Start of THE INPUT
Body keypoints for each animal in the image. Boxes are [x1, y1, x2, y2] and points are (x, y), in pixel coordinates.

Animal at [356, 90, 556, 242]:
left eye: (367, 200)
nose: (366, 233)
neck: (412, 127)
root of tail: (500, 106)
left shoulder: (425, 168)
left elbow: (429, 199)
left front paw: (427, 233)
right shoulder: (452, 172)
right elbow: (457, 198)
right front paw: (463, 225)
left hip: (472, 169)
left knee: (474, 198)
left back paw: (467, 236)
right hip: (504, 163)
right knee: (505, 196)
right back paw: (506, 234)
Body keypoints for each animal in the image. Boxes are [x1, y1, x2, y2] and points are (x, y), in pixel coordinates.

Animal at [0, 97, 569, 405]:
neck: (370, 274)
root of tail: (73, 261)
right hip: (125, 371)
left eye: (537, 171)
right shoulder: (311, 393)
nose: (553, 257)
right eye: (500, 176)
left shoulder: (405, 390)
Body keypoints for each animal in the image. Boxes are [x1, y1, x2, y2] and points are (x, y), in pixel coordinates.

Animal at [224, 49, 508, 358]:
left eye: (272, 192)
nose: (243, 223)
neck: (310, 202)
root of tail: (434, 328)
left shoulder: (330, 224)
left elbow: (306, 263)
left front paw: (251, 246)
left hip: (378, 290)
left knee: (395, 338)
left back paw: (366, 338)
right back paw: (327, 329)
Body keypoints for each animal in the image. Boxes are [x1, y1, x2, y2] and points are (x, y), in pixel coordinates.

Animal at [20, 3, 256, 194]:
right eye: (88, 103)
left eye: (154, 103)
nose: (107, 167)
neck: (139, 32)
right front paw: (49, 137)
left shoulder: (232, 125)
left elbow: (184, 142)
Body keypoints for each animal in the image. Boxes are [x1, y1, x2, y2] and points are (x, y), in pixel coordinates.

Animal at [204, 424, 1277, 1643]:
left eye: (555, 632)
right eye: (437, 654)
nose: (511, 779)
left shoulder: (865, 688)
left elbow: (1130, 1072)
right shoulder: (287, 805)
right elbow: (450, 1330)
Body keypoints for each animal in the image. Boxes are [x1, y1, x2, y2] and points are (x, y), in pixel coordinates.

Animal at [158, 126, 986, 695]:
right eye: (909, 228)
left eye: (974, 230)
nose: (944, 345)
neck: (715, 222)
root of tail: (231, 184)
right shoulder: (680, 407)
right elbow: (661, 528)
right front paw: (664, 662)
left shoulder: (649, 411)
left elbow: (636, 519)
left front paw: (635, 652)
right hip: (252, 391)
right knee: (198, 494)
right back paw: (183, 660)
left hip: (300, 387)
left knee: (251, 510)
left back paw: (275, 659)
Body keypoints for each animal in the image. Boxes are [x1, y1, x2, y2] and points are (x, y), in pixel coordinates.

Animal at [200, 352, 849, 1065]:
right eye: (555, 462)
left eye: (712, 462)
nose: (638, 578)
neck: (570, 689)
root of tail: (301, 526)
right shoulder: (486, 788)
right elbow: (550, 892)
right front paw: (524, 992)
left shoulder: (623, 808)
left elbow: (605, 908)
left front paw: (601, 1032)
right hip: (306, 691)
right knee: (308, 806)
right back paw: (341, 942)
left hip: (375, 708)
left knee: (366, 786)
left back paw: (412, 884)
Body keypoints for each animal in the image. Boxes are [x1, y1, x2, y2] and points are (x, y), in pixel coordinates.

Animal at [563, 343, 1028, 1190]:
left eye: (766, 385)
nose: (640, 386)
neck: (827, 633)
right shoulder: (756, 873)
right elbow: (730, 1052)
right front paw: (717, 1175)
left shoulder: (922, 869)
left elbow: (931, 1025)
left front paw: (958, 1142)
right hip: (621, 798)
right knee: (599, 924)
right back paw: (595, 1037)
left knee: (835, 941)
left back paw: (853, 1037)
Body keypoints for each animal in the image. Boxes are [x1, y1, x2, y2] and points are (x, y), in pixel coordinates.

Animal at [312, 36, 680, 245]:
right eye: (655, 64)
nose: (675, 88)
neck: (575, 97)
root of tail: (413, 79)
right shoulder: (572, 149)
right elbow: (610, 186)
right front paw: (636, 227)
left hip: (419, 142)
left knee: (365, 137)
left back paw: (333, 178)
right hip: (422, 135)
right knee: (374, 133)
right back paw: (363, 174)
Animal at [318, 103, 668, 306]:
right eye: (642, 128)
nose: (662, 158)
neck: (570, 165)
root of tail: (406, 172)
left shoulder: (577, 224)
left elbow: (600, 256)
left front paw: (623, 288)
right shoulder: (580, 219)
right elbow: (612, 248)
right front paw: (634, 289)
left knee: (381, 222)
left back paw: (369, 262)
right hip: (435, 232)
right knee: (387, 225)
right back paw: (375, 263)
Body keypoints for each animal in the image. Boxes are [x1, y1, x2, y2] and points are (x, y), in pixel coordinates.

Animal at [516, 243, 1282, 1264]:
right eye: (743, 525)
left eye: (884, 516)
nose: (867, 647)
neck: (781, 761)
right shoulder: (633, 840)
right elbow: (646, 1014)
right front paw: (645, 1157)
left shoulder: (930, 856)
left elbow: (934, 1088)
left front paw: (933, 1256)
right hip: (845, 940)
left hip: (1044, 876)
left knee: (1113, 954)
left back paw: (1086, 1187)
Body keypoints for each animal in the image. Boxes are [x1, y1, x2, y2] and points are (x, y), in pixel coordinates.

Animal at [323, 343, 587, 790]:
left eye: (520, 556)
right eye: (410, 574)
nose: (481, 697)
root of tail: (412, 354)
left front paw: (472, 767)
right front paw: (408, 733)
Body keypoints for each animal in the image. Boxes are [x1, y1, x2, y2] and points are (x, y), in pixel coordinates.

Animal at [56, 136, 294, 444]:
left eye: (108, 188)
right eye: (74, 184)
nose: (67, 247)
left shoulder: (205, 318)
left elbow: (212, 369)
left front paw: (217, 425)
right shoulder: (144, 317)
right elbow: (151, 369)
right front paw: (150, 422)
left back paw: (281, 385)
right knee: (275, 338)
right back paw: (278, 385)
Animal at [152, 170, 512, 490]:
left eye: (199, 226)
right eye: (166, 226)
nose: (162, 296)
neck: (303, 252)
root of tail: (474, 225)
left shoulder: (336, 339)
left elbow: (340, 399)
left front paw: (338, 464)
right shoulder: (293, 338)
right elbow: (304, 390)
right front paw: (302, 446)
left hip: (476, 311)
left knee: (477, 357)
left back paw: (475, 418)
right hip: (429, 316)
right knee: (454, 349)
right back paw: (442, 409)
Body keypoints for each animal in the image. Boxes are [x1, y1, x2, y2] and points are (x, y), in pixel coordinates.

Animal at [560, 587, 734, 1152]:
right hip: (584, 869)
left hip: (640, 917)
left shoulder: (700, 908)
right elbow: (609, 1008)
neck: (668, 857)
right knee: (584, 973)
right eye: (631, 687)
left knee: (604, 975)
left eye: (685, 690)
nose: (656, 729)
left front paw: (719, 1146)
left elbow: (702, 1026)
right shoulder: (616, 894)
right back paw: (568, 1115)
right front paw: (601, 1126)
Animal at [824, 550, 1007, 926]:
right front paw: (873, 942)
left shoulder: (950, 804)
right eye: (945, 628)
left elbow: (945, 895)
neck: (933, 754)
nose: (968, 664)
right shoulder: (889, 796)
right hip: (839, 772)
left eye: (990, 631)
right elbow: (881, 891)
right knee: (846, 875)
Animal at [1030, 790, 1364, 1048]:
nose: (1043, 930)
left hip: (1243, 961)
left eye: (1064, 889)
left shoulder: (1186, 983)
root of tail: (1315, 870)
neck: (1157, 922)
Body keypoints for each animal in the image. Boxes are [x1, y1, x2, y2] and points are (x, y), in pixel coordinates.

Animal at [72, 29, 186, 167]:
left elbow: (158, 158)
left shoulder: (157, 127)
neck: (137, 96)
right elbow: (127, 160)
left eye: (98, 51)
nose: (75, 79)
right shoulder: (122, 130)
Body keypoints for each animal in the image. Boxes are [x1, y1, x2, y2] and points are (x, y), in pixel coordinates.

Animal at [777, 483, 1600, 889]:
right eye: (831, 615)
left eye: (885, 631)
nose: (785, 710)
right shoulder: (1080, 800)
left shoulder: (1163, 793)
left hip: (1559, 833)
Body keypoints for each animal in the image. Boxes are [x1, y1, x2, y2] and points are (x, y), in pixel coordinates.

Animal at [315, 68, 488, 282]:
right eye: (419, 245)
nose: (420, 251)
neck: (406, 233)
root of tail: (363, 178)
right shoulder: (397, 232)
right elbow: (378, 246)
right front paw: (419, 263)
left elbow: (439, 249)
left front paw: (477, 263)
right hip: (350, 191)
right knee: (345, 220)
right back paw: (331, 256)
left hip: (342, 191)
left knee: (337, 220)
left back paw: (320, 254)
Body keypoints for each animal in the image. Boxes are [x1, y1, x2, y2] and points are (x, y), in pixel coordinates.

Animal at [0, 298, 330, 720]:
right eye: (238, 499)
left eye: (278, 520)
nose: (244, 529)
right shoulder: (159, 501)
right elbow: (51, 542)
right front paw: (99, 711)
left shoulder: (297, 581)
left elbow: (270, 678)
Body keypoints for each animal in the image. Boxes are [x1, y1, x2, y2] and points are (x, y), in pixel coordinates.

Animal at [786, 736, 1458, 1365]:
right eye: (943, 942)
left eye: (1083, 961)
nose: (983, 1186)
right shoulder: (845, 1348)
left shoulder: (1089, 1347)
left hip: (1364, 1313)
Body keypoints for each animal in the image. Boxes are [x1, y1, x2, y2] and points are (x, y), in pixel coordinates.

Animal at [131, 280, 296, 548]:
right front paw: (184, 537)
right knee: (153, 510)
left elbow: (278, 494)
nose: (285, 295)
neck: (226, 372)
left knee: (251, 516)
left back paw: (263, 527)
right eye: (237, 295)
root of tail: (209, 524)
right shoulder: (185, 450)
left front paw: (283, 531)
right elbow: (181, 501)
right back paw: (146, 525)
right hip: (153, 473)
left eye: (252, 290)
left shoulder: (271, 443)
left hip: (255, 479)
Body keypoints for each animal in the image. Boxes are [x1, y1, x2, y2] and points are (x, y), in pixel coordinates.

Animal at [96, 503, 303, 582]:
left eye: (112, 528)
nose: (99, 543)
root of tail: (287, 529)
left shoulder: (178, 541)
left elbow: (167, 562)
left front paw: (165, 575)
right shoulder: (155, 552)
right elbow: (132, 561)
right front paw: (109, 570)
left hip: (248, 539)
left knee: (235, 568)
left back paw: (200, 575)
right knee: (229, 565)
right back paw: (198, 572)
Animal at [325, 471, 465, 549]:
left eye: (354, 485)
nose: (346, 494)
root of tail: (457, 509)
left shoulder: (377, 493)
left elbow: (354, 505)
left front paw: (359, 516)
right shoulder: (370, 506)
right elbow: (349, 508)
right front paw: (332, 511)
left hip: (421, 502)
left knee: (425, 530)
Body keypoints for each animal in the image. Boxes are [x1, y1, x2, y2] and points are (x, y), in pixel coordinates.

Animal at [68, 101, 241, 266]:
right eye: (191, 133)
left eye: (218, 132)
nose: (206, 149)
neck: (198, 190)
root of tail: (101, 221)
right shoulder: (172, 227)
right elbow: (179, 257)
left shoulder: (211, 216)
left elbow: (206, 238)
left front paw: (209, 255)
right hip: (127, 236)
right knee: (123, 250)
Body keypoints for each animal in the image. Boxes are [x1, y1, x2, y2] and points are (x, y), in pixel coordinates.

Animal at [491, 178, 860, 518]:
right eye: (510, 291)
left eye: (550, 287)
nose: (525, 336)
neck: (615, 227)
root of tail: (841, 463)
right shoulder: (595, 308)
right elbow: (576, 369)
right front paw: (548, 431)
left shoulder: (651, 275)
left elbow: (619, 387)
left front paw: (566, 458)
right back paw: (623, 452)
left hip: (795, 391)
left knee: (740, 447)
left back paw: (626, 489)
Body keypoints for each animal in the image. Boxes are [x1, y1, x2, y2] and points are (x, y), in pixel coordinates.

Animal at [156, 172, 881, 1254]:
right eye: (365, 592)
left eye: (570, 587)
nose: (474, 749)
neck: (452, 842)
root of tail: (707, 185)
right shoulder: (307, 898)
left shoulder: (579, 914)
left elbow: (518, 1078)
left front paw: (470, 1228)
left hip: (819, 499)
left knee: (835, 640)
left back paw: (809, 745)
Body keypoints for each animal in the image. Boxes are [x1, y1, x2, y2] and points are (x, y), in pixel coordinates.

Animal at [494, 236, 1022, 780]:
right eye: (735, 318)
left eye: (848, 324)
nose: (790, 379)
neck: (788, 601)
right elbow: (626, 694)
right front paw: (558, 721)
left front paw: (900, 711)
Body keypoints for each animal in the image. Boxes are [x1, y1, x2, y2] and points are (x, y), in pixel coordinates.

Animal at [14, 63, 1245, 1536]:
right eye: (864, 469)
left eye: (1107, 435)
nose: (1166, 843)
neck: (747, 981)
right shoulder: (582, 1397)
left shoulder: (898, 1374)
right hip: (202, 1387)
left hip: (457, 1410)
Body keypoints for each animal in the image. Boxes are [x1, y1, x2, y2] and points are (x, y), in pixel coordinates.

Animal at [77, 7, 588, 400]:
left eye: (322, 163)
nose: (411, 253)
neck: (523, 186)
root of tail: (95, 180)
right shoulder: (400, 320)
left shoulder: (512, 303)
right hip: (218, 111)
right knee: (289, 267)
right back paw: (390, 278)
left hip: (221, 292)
End of THE INPUT
ACTIVITY :: Starting with the line that holds "right elbow: (576, 369)" and ending with the line that holds "right eye: (735, 318)", retype every line in the data above exactly, and nothing else.

SOLUTION ::
right elbow: (576, 369)
right front paw: (548, 431)
left shoulder: (651, 275)
left elbow: (619, 387)
left front paw: (566, 458)
right back paw: (623, 452)
left hip: (795, 391)
left knee: (740, 447)
left back paw: (626, 489)
Body keypoints for each animal in the image. Boxes are [x1, y1, x2, y2] and points are (x, y), in pixel coordinates.

Animal at [156, 172, 881, 1254]:
right eye: (365, 592)
left eye: (570, 587)
nose: (474, 749)
neck: (452, 842)
root of tail: (707, 185)
right shoulder: (307, 898)
left shoulder: (579, 914)
left elbow: (518, 1078)
left front paw: (470, 1228)
left hip: (819, 499)
left knee: (835, 640)
left back paw: (809, 745)
Body keypoints for each animal in the image. Boxes are [x1, y1, x2, y2] and points are (x, y), in pixel coordinates.

Animal at [494, 236, 1022, 780]:
right eye: (735, 318)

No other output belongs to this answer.